Dataset records START

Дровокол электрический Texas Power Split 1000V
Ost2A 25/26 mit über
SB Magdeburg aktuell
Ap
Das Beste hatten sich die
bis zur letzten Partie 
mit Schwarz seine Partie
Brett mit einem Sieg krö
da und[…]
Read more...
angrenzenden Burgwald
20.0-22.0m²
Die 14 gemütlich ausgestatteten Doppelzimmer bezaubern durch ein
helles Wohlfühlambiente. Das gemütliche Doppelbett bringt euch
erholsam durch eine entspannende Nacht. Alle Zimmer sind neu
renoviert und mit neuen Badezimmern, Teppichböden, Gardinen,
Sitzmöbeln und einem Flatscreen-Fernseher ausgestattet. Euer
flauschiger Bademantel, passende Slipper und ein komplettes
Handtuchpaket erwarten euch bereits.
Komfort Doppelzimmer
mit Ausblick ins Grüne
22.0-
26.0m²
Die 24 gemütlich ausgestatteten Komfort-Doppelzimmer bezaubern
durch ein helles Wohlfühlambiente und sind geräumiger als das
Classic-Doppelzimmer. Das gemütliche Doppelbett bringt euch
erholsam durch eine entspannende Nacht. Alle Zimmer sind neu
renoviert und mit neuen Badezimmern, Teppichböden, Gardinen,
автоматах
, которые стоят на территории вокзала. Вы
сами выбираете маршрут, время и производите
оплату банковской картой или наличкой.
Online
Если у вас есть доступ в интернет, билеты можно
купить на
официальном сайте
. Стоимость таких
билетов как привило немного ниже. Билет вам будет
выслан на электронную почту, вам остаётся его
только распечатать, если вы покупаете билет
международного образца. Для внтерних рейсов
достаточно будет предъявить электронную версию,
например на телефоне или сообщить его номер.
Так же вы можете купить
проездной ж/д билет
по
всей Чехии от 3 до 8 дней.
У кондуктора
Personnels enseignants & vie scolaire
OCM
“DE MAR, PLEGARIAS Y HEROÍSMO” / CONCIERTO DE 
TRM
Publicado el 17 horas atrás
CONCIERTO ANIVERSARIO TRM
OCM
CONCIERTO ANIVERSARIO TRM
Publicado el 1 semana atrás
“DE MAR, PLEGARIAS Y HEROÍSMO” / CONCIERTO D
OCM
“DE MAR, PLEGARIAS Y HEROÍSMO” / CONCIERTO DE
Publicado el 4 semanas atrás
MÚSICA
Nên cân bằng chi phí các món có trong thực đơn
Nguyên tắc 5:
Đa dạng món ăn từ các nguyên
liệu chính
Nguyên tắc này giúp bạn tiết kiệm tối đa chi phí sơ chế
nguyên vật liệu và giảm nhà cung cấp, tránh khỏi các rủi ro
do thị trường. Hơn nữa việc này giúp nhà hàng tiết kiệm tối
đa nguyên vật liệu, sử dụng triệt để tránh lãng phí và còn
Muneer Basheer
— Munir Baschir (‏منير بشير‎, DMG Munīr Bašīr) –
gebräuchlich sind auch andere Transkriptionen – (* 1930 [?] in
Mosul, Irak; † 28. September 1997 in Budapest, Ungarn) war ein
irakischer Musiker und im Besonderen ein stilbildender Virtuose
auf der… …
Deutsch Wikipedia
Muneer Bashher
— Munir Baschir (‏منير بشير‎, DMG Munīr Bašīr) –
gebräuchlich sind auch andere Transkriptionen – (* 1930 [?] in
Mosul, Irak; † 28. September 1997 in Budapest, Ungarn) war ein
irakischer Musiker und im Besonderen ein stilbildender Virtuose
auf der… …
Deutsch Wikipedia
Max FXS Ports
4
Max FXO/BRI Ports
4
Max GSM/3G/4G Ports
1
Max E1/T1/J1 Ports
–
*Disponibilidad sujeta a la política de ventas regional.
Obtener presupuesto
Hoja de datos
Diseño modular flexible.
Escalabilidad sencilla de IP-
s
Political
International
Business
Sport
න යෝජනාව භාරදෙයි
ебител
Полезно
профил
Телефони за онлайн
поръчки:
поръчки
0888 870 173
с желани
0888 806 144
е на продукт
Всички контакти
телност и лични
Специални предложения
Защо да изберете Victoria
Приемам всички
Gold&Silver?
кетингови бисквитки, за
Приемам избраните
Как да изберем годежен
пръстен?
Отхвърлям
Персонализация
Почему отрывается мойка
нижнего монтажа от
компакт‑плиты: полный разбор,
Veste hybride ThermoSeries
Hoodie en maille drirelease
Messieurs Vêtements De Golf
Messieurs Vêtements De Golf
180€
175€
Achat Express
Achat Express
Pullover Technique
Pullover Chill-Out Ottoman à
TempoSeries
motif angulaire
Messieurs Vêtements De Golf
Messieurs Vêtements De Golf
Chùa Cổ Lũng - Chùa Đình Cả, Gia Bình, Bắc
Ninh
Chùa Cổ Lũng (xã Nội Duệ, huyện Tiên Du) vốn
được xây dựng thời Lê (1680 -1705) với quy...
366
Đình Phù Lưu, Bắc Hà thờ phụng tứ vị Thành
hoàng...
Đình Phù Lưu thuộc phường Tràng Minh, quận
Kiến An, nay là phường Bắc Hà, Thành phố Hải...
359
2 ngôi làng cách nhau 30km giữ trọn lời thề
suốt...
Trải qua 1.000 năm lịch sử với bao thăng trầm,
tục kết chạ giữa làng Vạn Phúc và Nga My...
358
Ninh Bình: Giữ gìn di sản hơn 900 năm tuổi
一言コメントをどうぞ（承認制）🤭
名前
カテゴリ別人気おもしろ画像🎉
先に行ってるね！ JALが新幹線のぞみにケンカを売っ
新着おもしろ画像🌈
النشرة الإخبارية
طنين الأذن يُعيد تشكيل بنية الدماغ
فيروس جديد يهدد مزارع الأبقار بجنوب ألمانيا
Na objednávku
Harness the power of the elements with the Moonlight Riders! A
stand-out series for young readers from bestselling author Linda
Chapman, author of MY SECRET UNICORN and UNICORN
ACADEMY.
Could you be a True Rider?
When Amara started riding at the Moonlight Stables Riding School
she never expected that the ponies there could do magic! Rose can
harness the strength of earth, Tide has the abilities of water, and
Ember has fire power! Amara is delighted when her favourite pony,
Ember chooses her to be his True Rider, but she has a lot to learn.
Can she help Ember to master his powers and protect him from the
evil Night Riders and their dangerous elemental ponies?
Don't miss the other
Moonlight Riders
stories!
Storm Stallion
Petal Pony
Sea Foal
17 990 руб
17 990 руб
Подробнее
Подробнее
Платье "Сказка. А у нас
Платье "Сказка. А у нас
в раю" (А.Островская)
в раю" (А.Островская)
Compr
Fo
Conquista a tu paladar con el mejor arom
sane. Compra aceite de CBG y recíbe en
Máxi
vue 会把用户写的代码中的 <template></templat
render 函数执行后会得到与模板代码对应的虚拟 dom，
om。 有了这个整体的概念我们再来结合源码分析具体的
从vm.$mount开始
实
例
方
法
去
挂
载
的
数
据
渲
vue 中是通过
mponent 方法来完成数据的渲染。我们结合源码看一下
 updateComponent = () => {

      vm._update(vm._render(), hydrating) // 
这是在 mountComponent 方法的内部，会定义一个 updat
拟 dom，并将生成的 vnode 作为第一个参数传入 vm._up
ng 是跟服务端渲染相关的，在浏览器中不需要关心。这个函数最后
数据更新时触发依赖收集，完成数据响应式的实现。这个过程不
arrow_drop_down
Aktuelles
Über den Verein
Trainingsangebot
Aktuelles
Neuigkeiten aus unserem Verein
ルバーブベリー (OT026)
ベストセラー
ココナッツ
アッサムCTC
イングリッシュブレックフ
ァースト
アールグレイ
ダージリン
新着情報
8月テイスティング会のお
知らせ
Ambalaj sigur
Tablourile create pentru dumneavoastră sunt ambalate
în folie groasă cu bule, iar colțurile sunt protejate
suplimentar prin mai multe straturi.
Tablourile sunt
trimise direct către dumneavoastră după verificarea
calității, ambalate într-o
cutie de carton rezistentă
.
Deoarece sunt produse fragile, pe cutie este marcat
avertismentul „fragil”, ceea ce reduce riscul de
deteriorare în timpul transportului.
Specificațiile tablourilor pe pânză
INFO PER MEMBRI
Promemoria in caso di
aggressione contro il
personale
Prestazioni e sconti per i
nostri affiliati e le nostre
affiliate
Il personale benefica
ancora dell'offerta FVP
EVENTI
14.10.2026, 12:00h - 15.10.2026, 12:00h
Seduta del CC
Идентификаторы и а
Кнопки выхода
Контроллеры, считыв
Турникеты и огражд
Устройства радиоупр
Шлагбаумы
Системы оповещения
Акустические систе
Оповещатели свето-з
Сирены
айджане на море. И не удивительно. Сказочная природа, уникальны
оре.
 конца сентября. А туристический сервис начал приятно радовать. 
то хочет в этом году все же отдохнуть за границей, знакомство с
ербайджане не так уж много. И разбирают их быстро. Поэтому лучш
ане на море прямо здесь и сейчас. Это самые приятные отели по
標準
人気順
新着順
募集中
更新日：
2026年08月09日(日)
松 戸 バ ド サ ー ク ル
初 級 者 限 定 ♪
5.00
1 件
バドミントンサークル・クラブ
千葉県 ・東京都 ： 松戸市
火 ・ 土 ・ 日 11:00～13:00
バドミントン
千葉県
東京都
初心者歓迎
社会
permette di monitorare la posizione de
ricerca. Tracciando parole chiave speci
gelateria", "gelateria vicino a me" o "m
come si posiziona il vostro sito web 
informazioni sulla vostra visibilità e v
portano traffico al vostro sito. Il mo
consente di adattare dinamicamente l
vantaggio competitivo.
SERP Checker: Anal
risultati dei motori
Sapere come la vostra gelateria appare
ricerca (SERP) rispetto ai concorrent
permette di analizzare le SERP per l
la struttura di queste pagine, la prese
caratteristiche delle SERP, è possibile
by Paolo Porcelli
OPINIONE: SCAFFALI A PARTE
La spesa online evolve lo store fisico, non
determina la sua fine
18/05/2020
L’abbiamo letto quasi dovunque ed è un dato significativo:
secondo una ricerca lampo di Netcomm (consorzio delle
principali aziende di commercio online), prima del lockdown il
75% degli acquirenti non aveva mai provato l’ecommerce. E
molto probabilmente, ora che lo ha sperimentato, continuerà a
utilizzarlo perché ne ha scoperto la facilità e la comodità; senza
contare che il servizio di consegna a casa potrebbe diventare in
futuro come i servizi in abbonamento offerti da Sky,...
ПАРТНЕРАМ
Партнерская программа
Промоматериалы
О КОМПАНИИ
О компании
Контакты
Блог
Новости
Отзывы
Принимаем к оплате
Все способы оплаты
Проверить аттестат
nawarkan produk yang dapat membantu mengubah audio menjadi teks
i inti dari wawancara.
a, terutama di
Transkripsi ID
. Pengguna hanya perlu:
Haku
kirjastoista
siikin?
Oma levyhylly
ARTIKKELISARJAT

Dataset records END

-- Your goal --
Please quote the material word for word, starting with the line that contains "vm._update(vm._render(), hydrating) //" and going on through the line that contains "Deoarece sunt produse", both of those lines included.

-- Expected answer --
      vm._update(vm._render(), hydrating) // 
这是在 mountComponent 方法的内部，会定义一个 updat
拟 dom，并将生成的 vnode 作为第一个参数传入 vm._up
ng 是跟服务端渲染相关的，在浏览器中不需要关心。这个函数最后
数据更新时触发依赖收集，完成数据响应式的实现。这个过程不
arrow_drop_down
Aktuelles
Über den Verein
Trainingsangebot
Aktuelles
Neuigkeiten aus unserem Verein
ルバーブベリー (OT026)
ベストセラー
ココナッツ
アッサムCTC
イングリッシュブレックフ
ァースト
アールグレイ
ダージリン
新着情報
8月テイスティング会のお
知らせ
Ambalaj sigur
Tablourile create pentru dumneavoastră sunt ambalate
în folie groasă cu bule, iar colțurile sunt protejate
suplimentar prin mai multe straturi.
Tablourile sunt
trimise direct către dumneavoastră după verificarea
calității, ambalate într-o
cutie de carton rezistentă
.
Deoarece sunt produse fragile, pe cutie este marcat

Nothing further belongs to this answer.